We stappen ’s morgens vroeg de auto in, want Laura gaat een paar daagjes logeren. ‘Bij oma hebben ze geen maantje,’ zegt Laura vol overtuiging, terwijl ze de felverlichte schijf die hoog boven onze hoofden zweeft aanwijst. ‘Ja hoor, daar zie je de maan ook.’ Ze kijkt mij fronsend aan en denkt diep na. ‘O?’ Dat is blijkbaar nieuw voor haar.
Tsja. Hoe moet ik het aan haar uitleggen? Hoe maak ik haar duidelijk wat een maan is. Nog sterker, ik weet niet eens hoe ik haar moet vertellen wat een planeet is. Kan een kleuter van vier bevatten dat we op een ronddraaiend bolletje wonen en er toch (meestal) niet vanaf vallen? Het klinkt als een sprookje, dat moet ik toegeven.
Konden sommige mensen er maar vanaf vallen, dat zou wel zo handig zijn. Door agressiekracht, de tegenpool van zwaartekracht. Hoe meer kwaad iemand aanricht, hoe moeilijker het voor hem of haar wordt om met beide benen op de grond te blijven staan. Je herkent ze makkelijk. Ze lijken met zeven-mijls-laarzen te lopen, net als astronauten op de maan zoals we die kennen uit van die oude streperige zwart/wit-films. Zodra je die ziet weet je meteen: die maken het niet lang meer, daar zijn we binnenkort van verlost!
Gelukkig bestaat er televisie. Daar wordt alles haarfijn uitgelegd. In een aflevering van “Wallace & Gromit” is te zien hoe ze met een raket naar de maan reizen en daar een crackertje met kaas eten. De maan bestaat namelijk uit kaas, voor het geval je dat nog niet wist. In een aflevering van “Fat Dog Mendoza” wordt een simpele ladder gebruikt om van en naar de maan te klimmen.

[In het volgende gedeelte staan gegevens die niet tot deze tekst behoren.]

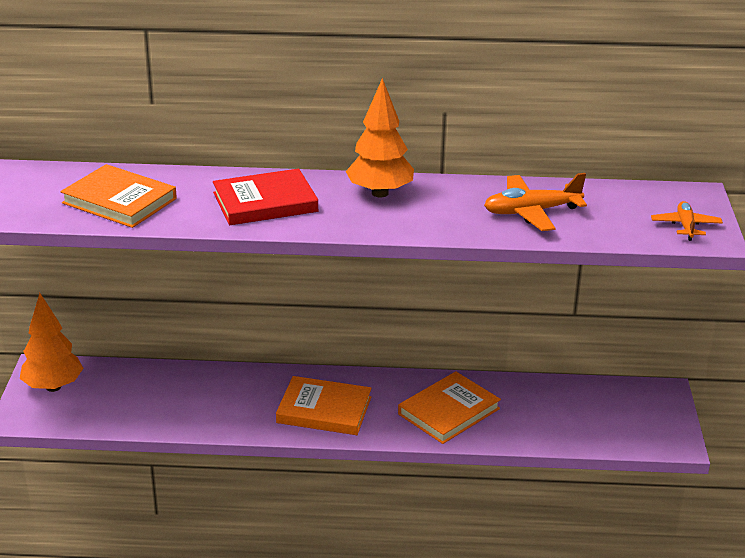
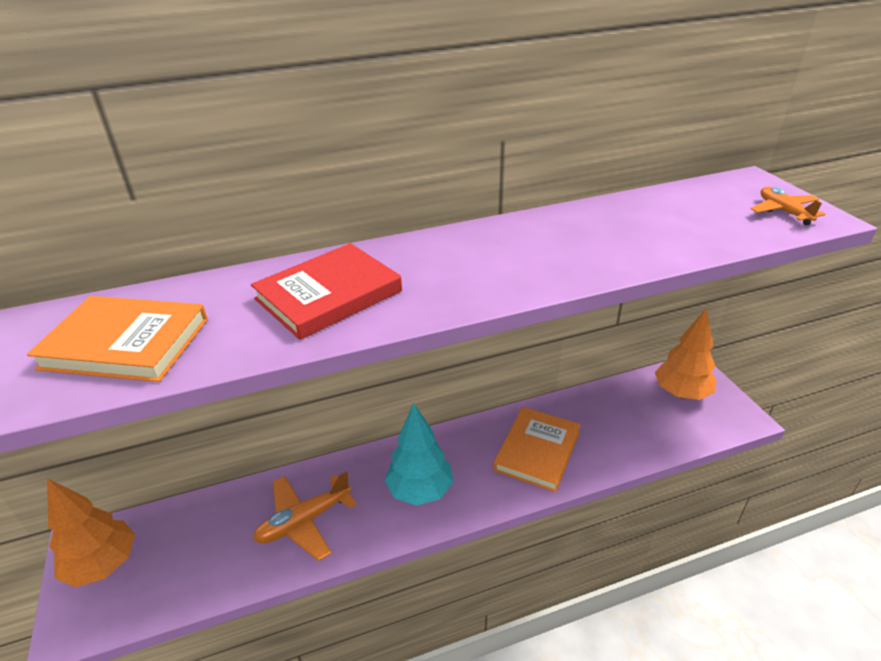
camera: 20 degrees left, 5 degrees up
orange book [276,376,372,435] -> turquoise tree [384,403,453,506]
orange tree [346,78,414,198] -> orange tree moved to [655,308,716,400]
orange plane [484,173,587,231] -> orange plane moved to [253,471,357,561]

Ikzelf dacht vroeger – als verzachtende omstandigheid voer ik aan dat ik toen nog héél erg jong was – dat die wittige maanschijf het deksel van een koffieblik was. Die had je nog in die tijd, van die ronde koffieblikken met een transparant plastic deksel erop. Een heel aanvaardbare theorie lijkt mij, want eerste kwartier en laatste kwartier zijn hiermee heel eenvoudig na te bootsen, simpelweg door het deksel dubbel te vouwen.
Pas nog viel Laura iets op: ‘Er is een hap uit de maan!’ Ze had gelijk, er was slechts een smalle maansikkel te zien. Maar het mooiste was de uitspraak toen we bij oma aankwamen: ‘Kijk! Je hebt gelijk pap, het maantje is meegekomen.’ Ze wijst naar een plek in de lucht. ‘Maar nu staat hij daar!’